Written task: Repeat the data below in full. Pictures must not be part of the copy.
*** Opening of Source information ***
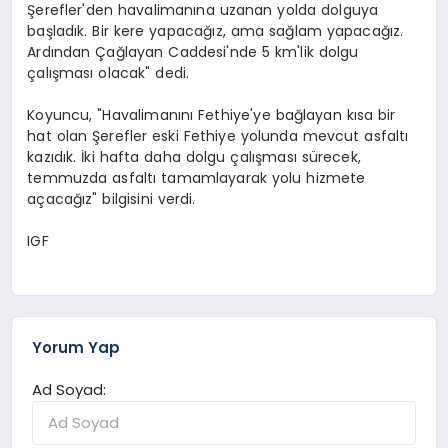
Şerefler'den havalimanına uzanan yolda dolguya
başladık. Bir kere yapacağız, ama sağlam yapacağız.
Ardından Çağlayan Caddesi'nde 5 km'lik dolgu
çalışması olacak" dedi.
Koyuncu, "Havalimanını Fethiye'ye bağlayan kısa bir
hat olan Şerefler eski Fethiye yolunda mevcut asfaltı
kazıdık. İki hafta daha dolgu çalışması sürecek,
temmuzda asfaltı tamamlayarak yolu hizmete
açacağız" bilgisini verdi.
IGF
Yorum Yap
Ad Soyad:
*** Close of Source information ***
Exercise answer:
Şerefler'den havalimanına uzanan yolda dolguya
başladık. Bir kere yapacağız, ama sağlam yapacağız.
Ardından Çağlayan Caddesi'nde 5 km'lik dolgu
çalışması olacak" dedi.
Koyuncu, "Havalimanını Fethiye'ye bağlayan kısa bir
hat olan Şerefler eski Fethiye yolunda mevcut asfaltı
kazıdık. İki hafta daha dolgu çalışması sürecek,
temmuzda asfaltı tamamlayarak yolu hizmete
açacağız" bilgisini verdi.
IGF
Yorum Yap
Ad Soyad:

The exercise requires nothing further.